In a situation where we don’t have values of \(c\) and \(z\) for our system, while we can at least lean on these past values for \(z\), we’re going to want some way to get rid of \(c\).

Let’s start with \(A_0\) denoting the **original amount (area) of habitat** and \(A_1\) denoting the **amount of habitat left after some is destroyed**; that is, \(A_1 < A_0\). Similarly, \(S_0\) denotes the initial number of species and \(S_1\) the number of species after habitat conversion has brought the habitat area down from \(A_0\) to \(A_1\).

From the species-area (power law) relationship, we know that: \(S_1 = c A_1^z\) \(S_0 = c A_0^z\)

Maybe we can get rid of the pesky \(c\) term by dividing the two equations like so… \(\frac{S_1}{S_0} = \frac{c A_1^z}{c A_0^z}\)

We can cancel the two \(c\) terms in the numerator and denominator of the right-hand side fraction, and then the equation simplifies to \(\frac{S_1}{S_0} = \frac{A_1^z}{A_0^z}\)

We can simplify things further by noting that \(A_1\) is always going to be some fraction of \(A_0\), as \(A_0\) represents the original extent (area) of habitat, and \(A_1\) the amount of that habitat that is still standing after destruction happens. That is, \(A_1 = R A_0\) where \(R\) stands for habitat \(R\)emaining after loss.

In that case, when we plug in this expression \(A_1 = R~A_0\) to \(\frac{S_1}{S_0} = \frac{A_1^z}{A_0^z}\) we arrive at: \(\frac{S_1}{S_0} = \frac{(R~A_0)^z}{A_0^z}\)

Based on the product rule for exponents, \(\frac{S_1}{S_0} = \frac{(RA_0)^z}{A_0^z}\) is equivalent to: \(\frac{S_1}{S_0} = \frac{R^z A_0^z}{A_0^z}\)

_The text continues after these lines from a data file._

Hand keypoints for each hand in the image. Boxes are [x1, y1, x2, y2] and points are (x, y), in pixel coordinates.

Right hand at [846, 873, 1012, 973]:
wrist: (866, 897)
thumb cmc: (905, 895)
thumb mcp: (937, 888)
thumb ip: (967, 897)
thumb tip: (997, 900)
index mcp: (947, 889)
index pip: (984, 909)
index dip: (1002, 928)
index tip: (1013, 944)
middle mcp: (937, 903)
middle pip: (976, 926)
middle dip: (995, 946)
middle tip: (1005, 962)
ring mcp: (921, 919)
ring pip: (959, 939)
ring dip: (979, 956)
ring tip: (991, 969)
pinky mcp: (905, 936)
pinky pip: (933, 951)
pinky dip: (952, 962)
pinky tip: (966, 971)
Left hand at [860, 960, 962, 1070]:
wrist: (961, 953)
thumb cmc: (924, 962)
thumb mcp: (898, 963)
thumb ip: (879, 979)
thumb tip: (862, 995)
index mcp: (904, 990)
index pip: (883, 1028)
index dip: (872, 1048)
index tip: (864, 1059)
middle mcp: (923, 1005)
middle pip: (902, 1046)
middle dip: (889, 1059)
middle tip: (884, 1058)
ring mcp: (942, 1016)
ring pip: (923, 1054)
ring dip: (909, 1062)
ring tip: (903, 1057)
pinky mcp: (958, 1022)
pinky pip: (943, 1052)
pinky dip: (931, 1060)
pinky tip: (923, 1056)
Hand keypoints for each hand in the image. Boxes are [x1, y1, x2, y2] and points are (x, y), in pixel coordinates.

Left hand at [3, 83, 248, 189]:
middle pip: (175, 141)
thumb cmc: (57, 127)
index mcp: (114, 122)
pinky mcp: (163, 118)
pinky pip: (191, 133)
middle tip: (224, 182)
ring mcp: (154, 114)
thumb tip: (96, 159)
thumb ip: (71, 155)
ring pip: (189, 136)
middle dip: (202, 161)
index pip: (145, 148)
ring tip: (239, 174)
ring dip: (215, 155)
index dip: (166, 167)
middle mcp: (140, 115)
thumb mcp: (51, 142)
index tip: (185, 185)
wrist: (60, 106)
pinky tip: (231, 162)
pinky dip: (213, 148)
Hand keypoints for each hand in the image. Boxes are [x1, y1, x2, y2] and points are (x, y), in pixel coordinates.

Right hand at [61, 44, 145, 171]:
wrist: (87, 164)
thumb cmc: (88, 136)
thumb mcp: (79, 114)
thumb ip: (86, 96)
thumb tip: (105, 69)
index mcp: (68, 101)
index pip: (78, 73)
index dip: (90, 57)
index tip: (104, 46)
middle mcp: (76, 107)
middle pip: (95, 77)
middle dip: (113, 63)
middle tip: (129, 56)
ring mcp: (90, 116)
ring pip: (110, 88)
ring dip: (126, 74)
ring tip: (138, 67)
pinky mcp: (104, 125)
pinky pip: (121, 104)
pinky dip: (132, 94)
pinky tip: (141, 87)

We can cancel out the two \(A_0^z\) terms and finally land at: \(\frac{S_1}{S_0} = R^z\) This equation gives us a way to calculate **what proportion of species remain after some fraction of habitat is lost**.

We can multiply the denominator on the left hand side over, seeing that \(S_1 = S_0 R^z\). We can then also calculate the **number of species lost**, \(S_0 - S_1\), denoted as \(\Delta S\) as: \(\Delta S = S_0 - S_1 \rightarrow S_0 - S_0 R^z \implies \Delta S = (1-R^z) S_0\).